First amendment, extended by the fourteenth, says that a State cannot abridge free speech, religion, etc. . You can't fire a state employee, therefore, for something he/she says away from the workplace, or for his/her religion. A private employer, constitutionally, could fire someone for saying something the employer didn't like, or for his religion. 14th amendement says the state must give citizens equal protection of the law; again, this prevents 'at will' firing. The Bill of Rights also requires due process (which goes back to the Magna Carta: see http://caselaw.lp.findlaw.com/data/constitution/amendment05/11.html)
Perhaps you fail to understand the market participant doctrine, that says a state is not bound by those same constrains when it is operating in the marketplace. In this case, in the eyes of the law and that doctrine, it is operating as an 'employer' not a 'state'.
Wrong. God, you people here are so ignorant. Where do you come up with this stuff? Do you think they have to have a due process hearing when a cabinet secretary or thousands of staffers lose their job at the change of administration? Or all those democrat congressional employees that lost their jobs when the GOP took over?
Damn Rosenberg and Nass for their lies, but not the DOJ. It is Rosenberg and her activists at fault.
I notice now she is being much more careful. Seems their own carefully constructed resumes and record of 'expertise' are looking remarkably deceptive- Rosenberg appears to be getting nervous about possible blowback.
Any relationship to the Originals???
Those are political appointments. They have different employment conditions than regular government employees.
(OK, it's the ACLU, but nobody generaly accuses them of not knowing the law.)
Q: Does the employment-at-will doctrine apply to all employees?

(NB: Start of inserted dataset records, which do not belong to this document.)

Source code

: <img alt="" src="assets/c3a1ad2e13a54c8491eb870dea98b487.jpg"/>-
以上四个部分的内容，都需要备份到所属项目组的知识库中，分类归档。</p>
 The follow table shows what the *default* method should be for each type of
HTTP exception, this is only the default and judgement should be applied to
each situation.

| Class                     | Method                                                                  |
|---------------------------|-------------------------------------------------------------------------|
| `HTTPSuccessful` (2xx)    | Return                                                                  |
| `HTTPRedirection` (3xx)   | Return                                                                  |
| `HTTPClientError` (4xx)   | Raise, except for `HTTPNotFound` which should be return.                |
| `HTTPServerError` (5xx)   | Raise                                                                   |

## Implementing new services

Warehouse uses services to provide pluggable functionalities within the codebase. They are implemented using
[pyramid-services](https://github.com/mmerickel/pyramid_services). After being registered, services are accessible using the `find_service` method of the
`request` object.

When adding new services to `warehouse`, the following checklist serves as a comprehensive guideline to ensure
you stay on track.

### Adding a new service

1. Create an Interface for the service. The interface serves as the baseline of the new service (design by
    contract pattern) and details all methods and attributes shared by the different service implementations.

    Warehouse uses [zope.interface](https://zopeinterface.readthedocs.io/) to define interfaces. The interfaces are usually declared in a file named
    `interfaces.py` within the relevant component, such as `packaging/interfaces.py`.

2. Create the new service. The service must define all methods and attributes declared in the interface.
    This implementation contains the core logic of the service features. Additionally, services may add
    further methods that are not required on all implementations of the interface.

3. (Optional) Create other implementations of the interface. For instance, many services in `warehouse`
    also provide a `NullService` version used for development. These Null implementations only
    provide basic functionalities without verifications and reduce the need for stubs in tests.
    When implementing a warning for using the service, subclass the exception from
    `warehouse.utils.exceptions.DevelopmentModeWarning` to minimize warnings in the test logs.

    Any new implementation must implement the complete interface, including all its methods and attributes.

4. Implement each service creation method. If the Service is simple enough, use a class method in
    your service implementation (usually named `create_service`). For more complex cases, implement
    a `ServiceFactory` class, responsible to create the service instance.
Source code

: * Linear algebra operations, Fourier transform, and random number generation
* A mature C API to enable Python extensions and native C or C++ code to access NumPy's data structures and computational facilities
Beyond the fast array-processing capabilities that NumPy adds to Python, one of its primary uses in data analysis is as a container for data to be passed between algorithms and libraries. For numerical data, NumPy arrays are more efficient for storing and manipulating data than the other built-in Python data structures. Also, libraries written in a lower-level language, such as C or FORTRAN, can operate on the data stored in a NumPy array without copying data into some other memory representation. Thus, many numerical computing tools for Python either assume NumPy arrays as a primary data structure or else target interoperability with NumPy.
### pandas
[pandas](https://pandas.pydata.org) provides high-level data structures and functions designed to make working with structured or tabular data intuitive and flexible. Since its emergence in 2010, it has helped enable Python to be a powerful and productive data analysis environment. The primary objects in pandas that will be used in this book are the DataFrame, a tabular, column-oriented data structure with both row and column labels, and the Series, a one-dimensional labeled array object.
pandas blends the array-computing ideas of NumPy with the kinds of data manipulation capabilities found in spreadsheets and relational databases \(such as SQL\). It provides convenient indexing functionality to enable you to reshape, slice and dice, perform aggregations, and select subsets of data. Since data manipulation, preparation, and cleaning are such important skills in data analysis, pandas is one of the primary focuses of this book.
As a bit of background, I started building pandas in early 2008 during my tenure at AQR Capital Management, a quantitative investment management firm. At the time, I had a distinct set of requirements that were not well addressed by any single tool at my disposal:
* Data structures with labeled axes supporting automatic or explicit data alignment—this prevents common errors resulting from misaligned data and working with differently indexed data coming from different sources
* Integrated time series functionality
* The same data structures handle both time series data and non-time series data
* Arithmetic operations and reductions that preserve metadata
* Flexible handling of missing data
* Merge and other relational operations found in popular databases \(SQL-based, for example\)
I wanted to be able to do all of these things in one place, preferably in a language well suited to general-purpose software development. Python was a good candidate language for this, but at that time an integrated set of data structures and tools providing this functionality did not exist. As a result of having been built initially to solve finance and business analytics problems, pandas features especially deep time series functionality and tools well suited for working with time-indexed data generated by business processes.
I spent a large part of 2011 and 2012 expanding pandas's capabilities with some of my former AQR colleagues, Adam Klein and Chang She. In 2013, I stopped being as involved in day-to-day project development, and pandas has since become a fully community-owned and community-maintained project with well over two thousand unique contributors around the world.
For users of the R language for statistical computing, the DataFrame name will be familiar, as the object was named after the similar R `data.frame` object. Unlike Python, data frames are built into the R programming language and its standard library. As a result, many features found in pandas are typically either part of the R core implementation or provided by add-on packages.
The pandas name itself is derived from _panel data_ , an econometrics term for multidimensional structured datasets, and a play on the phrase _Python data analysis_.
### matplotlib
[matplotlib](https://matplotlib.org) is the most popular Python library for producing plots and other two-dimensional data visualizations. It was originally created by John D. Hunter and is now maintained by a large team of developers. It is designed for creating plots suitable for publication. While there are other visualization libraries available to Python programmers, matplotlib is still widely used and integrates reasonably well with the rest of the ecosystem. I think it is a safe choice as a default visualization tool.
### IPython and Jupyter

A: No. There are three broad categories of employees who are not governed by employment-at-will:
* Government employees: Federal, state and local government workers are protected by the Fifth and Fourteenth Amendments, which prohibit the government from depriving any person of "life, liberty or property" without due process of law. These employees are considered to have a property interest in their jobs, and the right to due process places significant restrictions on arbitrary dismissals unrelated to job performance. Some additional protection is provided by federal, state and local civil service laws.
A word of advice; it's a mistake to personally attack someone for ignorance, unless your own credentials are impeccable. I doubt you have a law degree, and it's not clear you're any better informed than those you're attacking.